All I Want for Christmas: A Wish List from the Dog
Emily Fisher, CPDT-KA Scratch and Sniff Canine Services, Guelph, ON
1. A Responsible Adoption
If you buy me from a breeder, know my breed, lineage, and breeder. Understand what a good breeder is and isn’t. A good breeder will know if I’m the right puppy for you or if my littermate would be better suited. A good breeder will ask more questions than you think possible before you even lay eyes on me. Don’t take a puppy home from a commercial breeder or a pet store because you feel sorry for it – this puppy will be replaced with another puppy from the same source. Despite your good intentions, this isn’t rescue. Good breeders don’t sell to pet stores and don’t breed for profit. There’s lots of useful advice about how to find a good breeder at www.pupquest.org.
If you rescue me, adopt from a rescue that has had me vetted and spayed or neutered. A good rescue will tell you everything they know about me and will ask you lots and lots of questions. Don’t be offended if the process takes a couple weeks and if they require a home visit. Know that your money is going to support the rescue of more dogs like me, and remember that I cost the rescue more than your adoption fee will cover!
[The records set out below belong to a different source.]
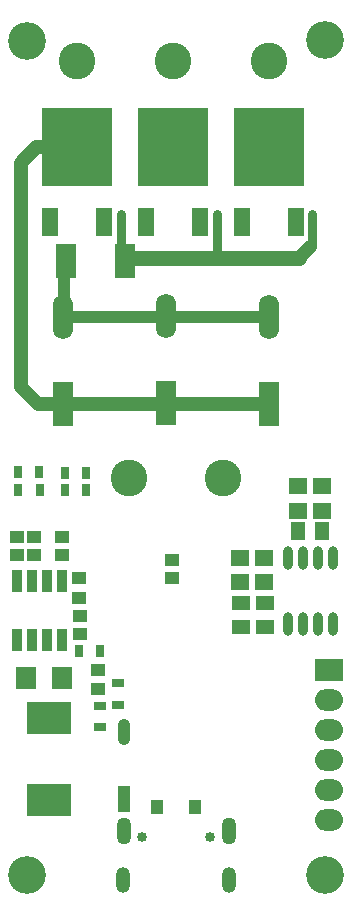
<source format=gbs>
G04*
G04 #@! TF.GenerationSoftware,Altium Limited,Altium Designer,21.3.2 (30)*
G04*
G04 Layer_Color=16711935*
%FSTAX24Y24*%
%MOIN*%
G70*
G04*
G04 #@! TF.SameCoordinates,BF0EC633-498B-4F46-9C25-626D02BDF3A5*
G04*
G04*
G04 #@! TF.FilePolarity,Negative*
G04*
G01*
G75*
%ADD12C,0.0394*%
%ADD48R,0.0434X0.0316*%
%ADD49R,0.0316X0.0434*%
%ADD53R,0.0474X0.0434*%
%ADD54R,0.0474X0.0395*%
%ADD56R,0.0631X0.0513*%
%ADD62R,0.0363X0.0781*%
%ADD66R,0.0552X0.0946*%
%ADD67R,0.2363X0.2600*%
%ADD70C,0.1261*%
%ADD71O,0.0930X0.0730*%
%ADD72R,0.0930X0.0730*%
%ADD73C,0.1222*%
%ADD74C,0.0336*%
%ADD75O,0.0474X0.0867*%
%ADD76O,0.0493X0.0907*%
%ADD106C,0.0315*%
%ADD107C,0.0472*%
%ADD108C,0.0512*%
%ADD109R,0.0513X0.0395*%
%ADD110R,0.1458X0.1104*%
%ADD111R,0.0426X0.0482*%
%ADD112R,0.0680X0.0730*%
%ADD113R,0.0430X0.0880*%
%ADD114O,0.0430X0.0880*%
%ADD115R,0.0671X0.1480*%
%ADD116O,0.0671X0.1480*%
%ADD117R,0.0630X0.0533*%
%ADD118O,0.0316X0.0789*%
%ADD119R,0.0513X0.0631*%
%ADD120R,0.0671X0.1143*%
D12*
X038141Y036438D02*
X044991Y036447D01*
X038148Y037768D02*
X03815Y036615D01*
D48*
X03995Y02351D02*
D03*
X03995Y024225D02*
D03*
X03935Y02275D02*
D03*
X03935Y023465D02*
D03*
D49*
X038195Y03067D02*
D03*
X03891Y03067D02*
D03*
X036635Y03067D02*
D03*
X03735Y03067D02*
D03*
X038655Y02531D02*
D03*
X03937Y02531D02*
D03*
X038907Y03124D02*
D03*
X038192Y03124D02*
D03*
X037344Y031249D02*
D03*
X036629Y031249D02*
D03*
D53*
X04175Y028345D02*
D03*
Y027715D02*
D03*
D54*
X03871Y025853D02*
D03*
X03871Y026467D02*
D03*
X0381Y028493D02*
D03*
X0381Y029107D02*
D03*
X036597Y029107D02*
D03*
X036597Y028493D02*
D03*
X03715Y029107D02*
D03*
X03715Y028493D02*
D03*
X0393Y024657D02*
D03*
X0393Y024043D02*
D03*
D56*
X04405Y026096D02*
D03*
Y026904D02*
D03*
X04485Y026904D02*
D03*
Y026096D02*
D03*
D62*
X0381Y025662D02*
D03*
X0376D02*
D03*
X0371D02*
D03*
X0366D02*
D03*
X0366Y027638D02*
D03*
X0371Y027638D02*
D03*
X0376Y027638D02*
D03*
X0381Y027638D02*
D03*
D66*
X039498Y03961D02*
D03*
X037702D02*
D03*
X042698D02*
D03*
X040902D02*
D03*
X045898D02*
D03*
X044102D02*
D03*
D67*
X0386Y042091D02*
D03*
X0418D02*
D03*
X045D02*
D03*
D70*
X04685Y04565D02*
D03*
X046856Y017828D02*
D03*
X036947Y017822D02*
D03*
X036941Y045644D02*
D03*
D71*
X047Y02065D02*
D03*
Y02365D02*
D03*
Y02265D02*
D03*
Y02165D02*
D03*
Y01965D02*
D03*
D72*
Y02465D02*
D03*
D73*
X043473Y03105D02*
D03*
X040324D02*
D03*
X0386Y04495D02*
D03*
X0418D02*
D03*
X045D02*
D03*
D74*
X040762Y0191D02*
D03*
X043038D02*
D03*
D75*
X040139Y017651D02*
D03*
X043661D02*
D03*
D76*
X040149Y019297D02*
D03*
X043651D02*
D03*
D106*
X046435Y038825D02*
Y03985D01*
X046374Y038764D02*
X046435Y038825D01*
X04005Y03935D02*
Y03985D01*
X04325Y03935D02*
Y03985D01*
X04005Y038447D02*
Y03935D01*
X04325Y038385D02*
Y03935D01*
X04005Y038447D02*
X040112Y038385D01*
D107*
X045995D02*
X046374Y038764D01*
X038135Y033531D02*
X044991Y033538D01*
X038135Y033531D02*
X038141Y033538D01*
X0373Y033531D02*
X038135D01*
X03673Y034101D02*
X0373Y033531D01*
X03673Y04158D02*
X037241Y042091D01*
X03673Y034101D02*
Y04158D01*
X037241Y042091D02*
X0386D01*
D108*
X040112Y038385D02*
X043085D01*
X045995D01*
D109*
X03865Y02772D02*
D03*
Y02706D02*
D03*
D110*
X03765Y020342D02*
D03*
Y023058D02*
D03*
D111*
X042544Y0201D02*
D03*
X041256D02*
D03*
D112*
X0381Y0244D02*
D03*
X0369D02*
D03*
D113*
X04015Y02035D02*
D03*
D114*
Y0226D02*
D03*
D115*
X044991Y033538D02*
D03*
X04155Y03355D02*
D03*
X038141Y033538D02*
D03*
D116*
X044991Y036438D02*
D03*
X04155Y03645D02*
D03*
X038141Y036438D02*
D03*
D117*
X044838Y027589D02*
D03*
Y028411D02*
D03*
X045966Y030801D02*
D03*
Y029979D02*
D03*
X044038Y028411D02*
D03*
Y027589D02*
D03*
X046766Y030801D02*
D03*
Y029979D02*
D03*
D118*
X04562Y028412D02*
D03*
X04612D02*
D03*
X04662D02*
D03*
X04712D02*
D03*
X04562Y026188D02*
D03*
X04612D02*
D03*
X04662D02*
D03*
X04712D02*
D03*
D119*
X04677Y02929D02*
D03*
X045963D02*
D03*
D120*
X038216Y0383D02*
D03*
X040184D02*
D03*
M02*

</source>
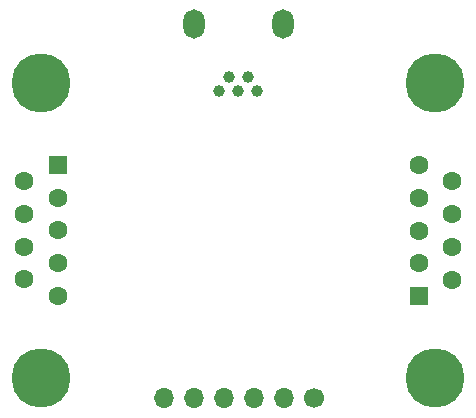
<source format=gbr>
%TF.GenerationSoftware,KiCad,Pcbnew,(5.1.6)-1*%
%TF.CreationDate,2021-06-08T09:34:39+02:00*%
%TF.ProjectId,Joyadapter_SMD,4a6f7961-6461-4707-9465-725f534d442e,rev?*%
%TF.SameCoordinates,Original*%
%TF.FileFunction,Soldermask,Bot*%
%TF.FilePolarity,Negative*%
%FSLAX46Y46*%
G04 Gerber Fmt 4.6, Leading zero omitted, Abs format (unit mm)*
G04 Created by KiCad (PCBNEW (5.1.6)-1) date 2021-06-08 09:34:39*
%MOMM*%
%LPD*%
G01*
G04 APERTURE LIST*
%ADD10C,1.000000*%
%ADD11O,1.800000X2.500000*%
%ADD12C,1.700000*%
%ADD13O,1.700000X1.700000*%
%ADD14C,5.000000*%
%ADD15C,1.600000*%
%ADD16R,1.600000X1.600000*%
G04 APERTURE END LIST*
D10*
%TO.C,J3*%
X149965000Y-94690000D03*
X148365000Y-94690000D03*
X150765000Y-95890000D03*
X147565000Y-95890000D03*
X149165000Y-95890000D03*
D11*
X152915000Y-90240000D03*
X145415000Y-90240000D03*
%TD*%
D12*
%TO.C,J1*%
X155565000Y-121880000D03*
D13*
X153025000Y-121880000D03*
X150485000Y-121880000D03*
X147945000Y-121880000D03*
X145405000Y-121880000D03*
X142865000Y-121880000D03*
%TD*%
D14*
%TO.C,X2*%
X132445000Y-120180000D03*
X132445000Y-95180000D03*
D15*
X131025000Y-111835000D03*
X131025000Y-109065000D03*
X131025000Y-106295000D03*
X131025000Y-103525000D03*
X133865000Y-113220000D03*
X133865000Y-110450000D03*
X133865000Y-107680000D03*
X133865000Y-104910000D03*
D16*
X133865000Y-102140000D03*
%TD*%
D14*
%TO.C,X1*%
X165845000Y-95200000D03*
X165845000Y-120200000D03*
D15*
X167265000Y-103545000D03*
X167265000Y-106315000D03*
X167265000Y-109085000D03*
X167265000Y-111855000D03*
X164425000Y-102160000D03*
X164425000Y-104930000D03*
X164425000Y-107700000D03*
X164425000Y-110470000D03*
D16*
X164425000Y-113240000D03*
%TD*%
M02*

</source>
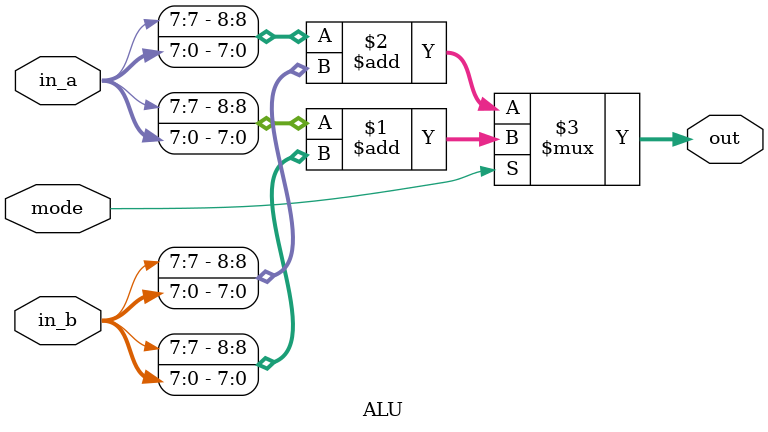
<source format=v>
module ALU ( out , mode , in_a , in_b  );

input mode;
input  [7:0] in_a , in_b;
output [8:0] out;

assign out = mode ? $signed({in_a[7], in_a}) + $signed({in_b[7], in_b}) : 
                    {in_a[7], in_a} + {in_b[7], in_b};

endmodule

</source>
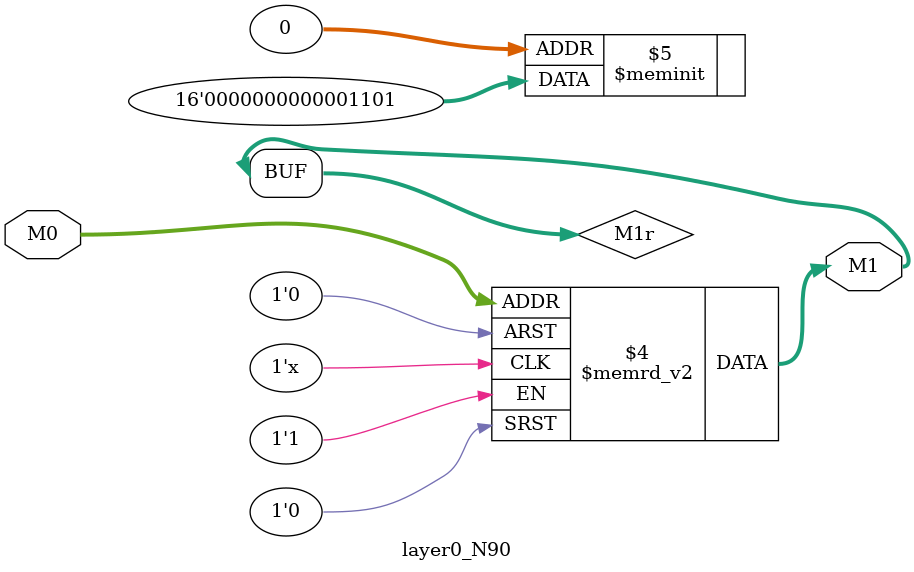
<source format=v>
module layer0_N90 ( input [2:0] M0, output [1:0] M1 );

	(*rom_style = "distributed" *) reg [1:0] M1r;
	assign M1 = M1r;
	always @ (M0) begin
		case (M0)
			3'b000: M1r = 2'b01;
			3'b100: M1r = 2'b00;
			3'b010: M1r = 2'b00;
			3'b110: M1r = 2'b00;
			3'b001: M1r = 2'b11;
			3'b101: M1r = 2'b00;
			3'b011: M1r = 2'b00;
			3'b111: M1r = 2'b00;

		endcase
	end
endmodule

</source>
A good rescue will do everything in their power to find the most suitable dog for you and the most suitable home for me.
2. Positive Socialization
Socialization is the most important gift you can give me when I’m a puppy. If I’m going to live in your crazy world of balloons, trucks, dogs, strollers, and children, I need to be exposed to them before I’m 16 weeks old. More importantly, every experience with these new things should be the most positive, happy experience I’ve ever had. It doesn’t matter how much love you give me, if you don’t socialize me properly in these formative weeks, I will likely be afraid or aggressive when I’m exposed to new things as an adult. Socializing me properly is the most important investment you can make in me.
3. A High-Quality Diet
You are what you eat, and I’m no different. When you feed me a low-quality, highly processed food, I’m not going to feel well. I may live to a ripe old age, but how much longer might I live, and how much better might I feel, if I’m fed well? Whole, unprocessed food made into a balanced diet is ideal. Good food is the gift of well-being. Find out how to pick the best food for me at www.dogfoodproject.com.
4. Positive Training
Sometimes training can be hard for humans to figure out. Just remember this: I will work in order to gain something I want. There is never a reason to scare me or cause me pain in the name of training. I’ll be better behaved and we’ll have a better relationship if you learn how to engage me and get me excited about learning new things with you. Want to find a trainer? Visit www.petprofessionalguild.com.
5. Teach me How to Live in a Human World
Remember that I’m not a tiny person in a furry coat. I’m not capable of understanding your morals or etiquette. If you don’t want me to jump on your guests, I need to be rewarded for sitting. If you don’t want me to sleep on your bed, I need a comfortable bed of my own. Don’t take my good behaviour for granted and only pay attention to me by punishing me when I do something wrong. My behaviour is a reflection of your behaviour; you can’t expect me to change without first changing yourself. Teaching me how to live in your world is a gift to both of us.
6. Health Care
Regular vet visits are an important part of keeping me in good health, but I need you to give me more than just an annual checkup. Give me daily outdoor adventures to exercise my mind and body. Sometimes I may even require extra health-care professionals on my team, such as chiropractors, massage therapists, naturopaths, and physiotherapists. Do your part by cultivating a relationship with other members of my health-care team. Ask for resources when discussing possible diagnoses, explore the various options for my care with them, and ask smart, well-researched questions. Keep your own records of my health so you can catch problems early. Do simple, routine health-care procedures like weekly nail trims, regular brushing of my teeth, and checking for lumps and bumps.
7. Respect and Protection
I will sometimes need something and you won’t understand why. You may think it funny that I’m afraid of a garbage can, but don’t laugh and drag me past it. I need you to protect me even when you don’t think I need protecting. I need you to be my advocate because I cannot speak for myself.
Give me these gifts, and I’ll give back to you all year long.